INSTRUCTIONS FOR THE TASK
Look through the listing for the string "Tesla" and copy out every line that holds it.

EXERCISE MATERIAL
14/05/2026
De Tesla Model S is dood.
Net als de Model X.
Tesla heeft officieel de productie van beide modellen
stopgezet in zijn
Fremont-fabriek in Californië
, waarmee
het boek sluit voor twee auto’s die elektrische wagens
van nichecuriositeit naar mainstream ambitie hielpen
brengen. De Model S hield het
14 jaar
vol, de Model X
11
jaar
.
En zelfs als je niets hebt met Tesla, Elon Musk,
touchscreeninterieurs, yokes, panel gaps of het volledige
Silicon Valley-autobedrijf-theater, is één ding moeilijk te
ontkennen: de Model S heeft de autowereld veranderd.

PROBLEM SOLUTION
De Tesla Model S is dood.
Tesla heeft officieel de productie van beide modellen
En zelfs als je niets hebt met Tesla, Elon Musk,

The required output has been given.